Bluewater Bay Resort LLC withdrew its plans from Okaloosa County on Monday, and a special public hearing before the County Commission scheduled for Thursday evening has been canceled.

Bluewater Bay Resort LLC submitted plans in January to shorten holes 4, 6, 7 and 9 on the Magnolia and use the land to build up to 48 single-family homes and some multi-family units.

“Our concept of keeping it open for a short course and marketing to families and children, women and older people was a great idea,” said Tom Hanks, supervisor of Bluewater Bay’s golf courses. “They (opponents) felt the change in what little development was going (in) would affect their property values, but I think they got it backwards.

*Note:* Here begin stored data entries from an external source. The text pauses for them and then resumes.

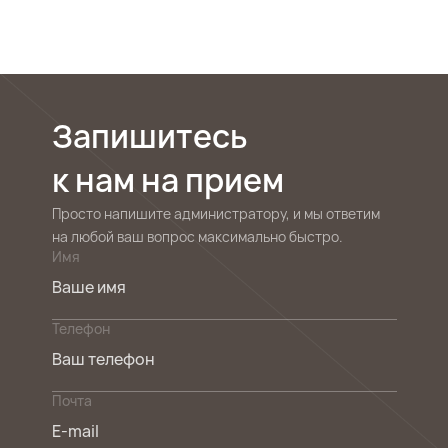
Запишитесь
к нам на прием
Просто напишите администратору, и мы ответим
на любой ваш вопрос максимально быстро.
Имя
Телефон
Почта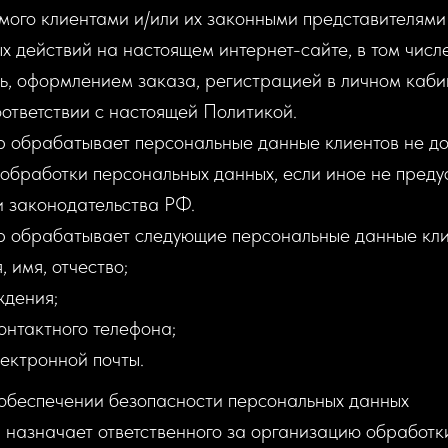
мого клиентами и/или их законными представителями
 действий на настоящем интернет-сайте, в том числе
ь, оформлением заказа, регистрацией в личном каби
оответствии с настоящей Политикой.
р обрабатывает персональные данные клиентов не до
 обработки персональных данных, если иное не пред
 законодательства РФ.
р обрабатывает следующие персональные данные кли
 имя, отчество;
ждения;
нтактного телефона;
ектронной почты.
 обеспечении безопасности персональных данных
р назначает ответственного за организацию обработк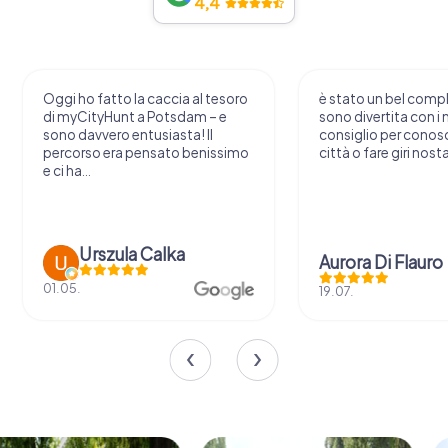
4,4
Oggi ho fatto la caccia al tesoro
è stato un bel comp
di myCityHunt a Potsdam – e
sono divertita con i m
sono davvero entusiasta! Il
consiglio per conos
percorso era pensato benissimo
città o fare giri nosta
e ci ha...
Urszula Calka
Aurora Di Flauro
01.05.
19.07.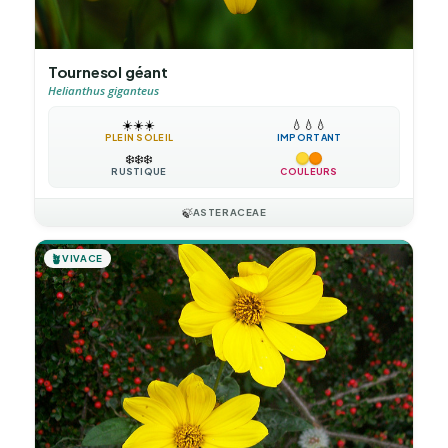
Tournesol géant
Helianthus giganteus
☀️
☀️
☀️
💧
💧
💧
PLEIN SOLEIL
IMPORTANT
❄️
❄️
❄️
RUSTIQUE
COULEURS
🍃
ASTERACEAE
🪴
VIVACE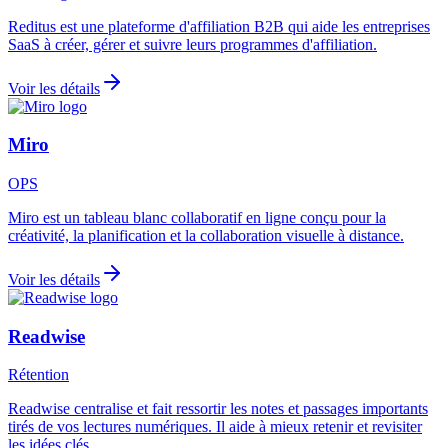
Reditus est une plateforme d'affiliation B2B qui aide les entreprises
SaaS à créer, gérer et suivre leurs programmes d'affiliation.
Voir les détails
Miro
OPS
Miro est un tableau blanc collaboratif en ligne conçu pour la
créativité, la planification et la collaboration visuelle à distance.
Voir les détails
Readwise
Rétention
Readwise centralise et fait ressortir les notes et passages importants
tirés de vos lectures numériques. Il aide à mieux retenir et revisiter
les idées clés.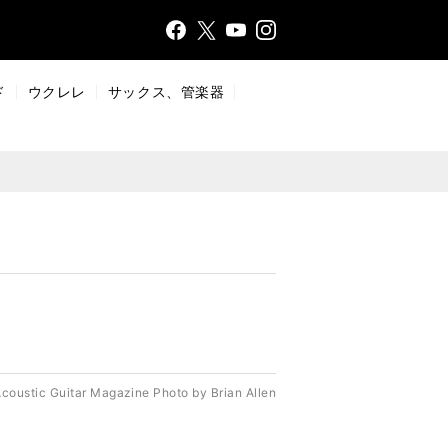
Face
Insta
X
YouT
bo
gr
ub
ok
a
e
ド
ウクレレ
サックス、管楽器
m
Acoustic Guitar Magazine Photo by Brian Allen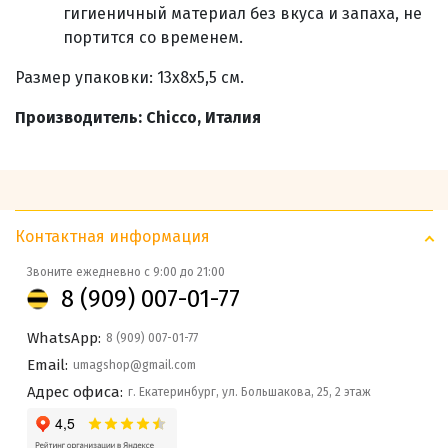
гигиеничный материал без вкуса и запаха, не
портится со временем.
Размер упаковки: 13х8х5,5 см.
Производитель: Chicco, Италия
Контактная информация
Звоните ежедневно с 9:00 до 21:00
8 (909) 007-01-77
WhatsApp:
8 (909) 007-01-77
Email:
umagshop@gmail.com
Адрес офиса:
г. Екатеринбург, ул. Большакова, 25, 2 этаж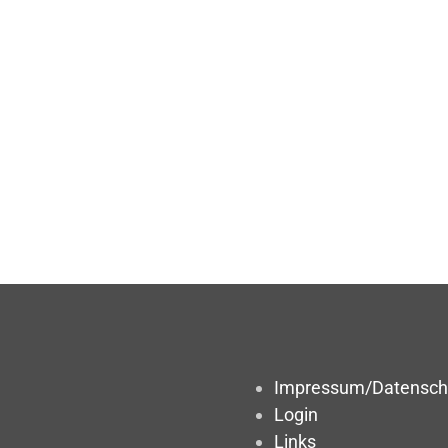
Impressum/Datensch
Login
Links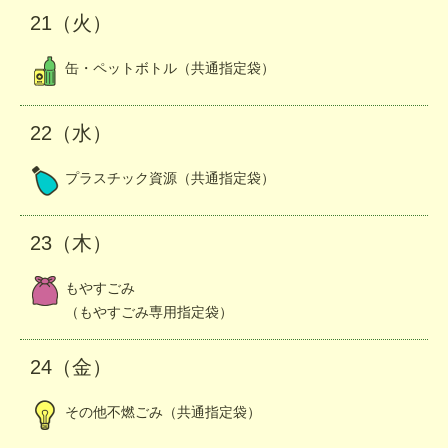
21（火）
缶・ペットボトル（共通指定袋）
22（水）
プラスチック資源（共通指定袋）
23（木）
もやすごみ
（もやすごみ専用指定袋）
24（金）
その他不燃ごみ（共通指定袋）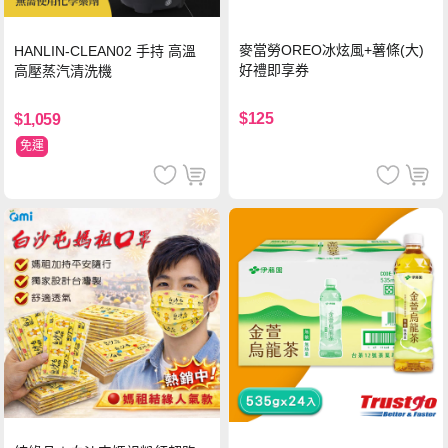
麥當勞OREO冰炫風+薯條(大)
HANLIN-CLEAN02 手持 高溫
好禮即享券
高壓蒸汽清洗機
$125
$1,059
免運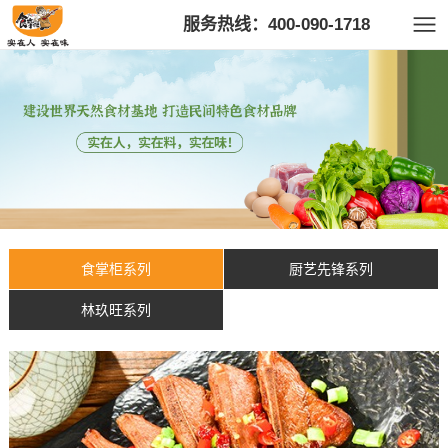
服务热线：400-090-1718
食掌柜系列
厨艺先锋系列
林玖旺系列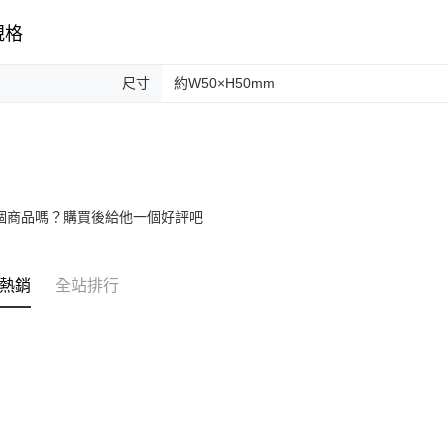
規格
尺寸
約W50×H50mm
個商品嗎？購買後給他一個好評吧
熱銷
全站排行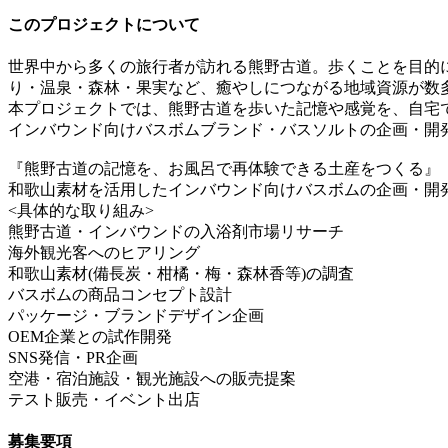
このプロジェクトについて
世界中から多くの旅行者が訪れる熊野古道。歩くことを目的に
り・温泉・森林・果実など、癒やしにつながる地域資源が数
本プロジェクトでは、熊野古道を歩いた記憶や感覚を、自宅で
インバウンド向けバスボムブランド・バスソルトの企画・開
『熊野古道の記憶を、お風呂で再体験できる土産をつくる』
和歌山素材を活用したインバウンド向けバスボムの企画・開
<具体的な取り組み>
熊野古道・インバウンドの入浴剤市場リサーチ
海外観光客へのヒアリング
和歌山素材(備長炭・柑橘・梅・森林香等)の調査
バスボムの商品コンセプト設計
パッケージ・ブランドデザイン企画
OEM企業との試作開発
SNS発信・PR企画
空港・宿泊施設・観光施設への販売提案
テスト販売・イベント出店
募集要項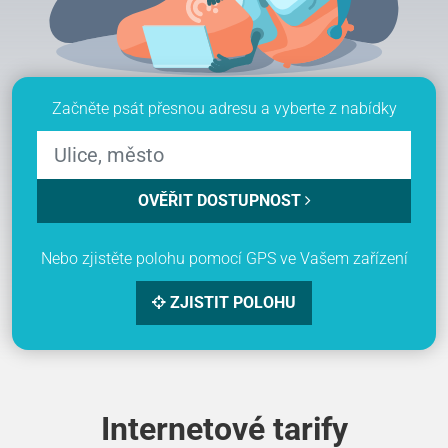
Začněte psát přesnou adresu a vyberte z nabídky
OVĚŘIT DOSTUPNOST
Nebo zjistěte polohu pomocí GPS ve Vašem zařízení
ZJISTIT POLOHU
Internetové tarify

“(The board of directors) would rather have it return to Mother Nature than have any type of development or any type of golf operation that they felt wasn’t viable,” he added.

Bluewater Bay Resort will close the Magnolia course May 1 and the property eventually will be fenced in to prevent people from trespassing, Hanks said. His staff will stop maintaining it.

“The only winners will be the wildlife, basically,” Hanks said.

Three other nine-hole courses — the Marsh, Bay and Lake — will remain open.

“We’re going to put all of our money and efforts into 27 holes and make those the best 27 holes. Hopefully, we can achieve that with the savings we’ve got on the Magnolia course.”

Although more than 1,500 letters had been filed with the county protesting the original plan, Tallahassee attorney Robert Apgar said the main reason it was pulled was because the county’s staff was imposing unreasonable standards of review on the proposal.

Apgar said the staff could not determine whether the proposal was consistent with Bluewater Bay’s comprehensive plan unless more detailed plans were submitted.

“In our view — and people on our team have been doing this for a long time — we have never seen that much detailed plans requested from a project at this stage,” Apgar said. “The expense of producing that and additional time that the county was apparently not willing to give us, my clients just couldn’t afford to spend any more time or money on it.”

Raimund Herden, president of Bluewater Investors Ltd. and one of the original developers of Bluewater Bay, said he was not surprised to learn the proposal had been withdrawn.

Herden said he never liked the plan to shorten the Magnolia, partly because it was too far from the clubhouse to be a course that people walked rather than drove carts to play.

He said the homeowners association preferred having the Magnolia course closed over having its holes shortened and the land redeveloped.

“Everybody at Bluewater is interested to find the solution,” Herden said. “We have to sit down and discuss it and start a dialogue, but they didn’t want a dialogue. They just did what they wanted to do. Now whatever they will do in the future will be more difficult because they lost the confidence (of the homeowners).

“Their plan was not thoughtful enough,” he added. “They should have thought before they did it. It was a plan (that) from the very beginning was not viable and didn’t make sense. But they never listened, they didn’t want no dialogue.”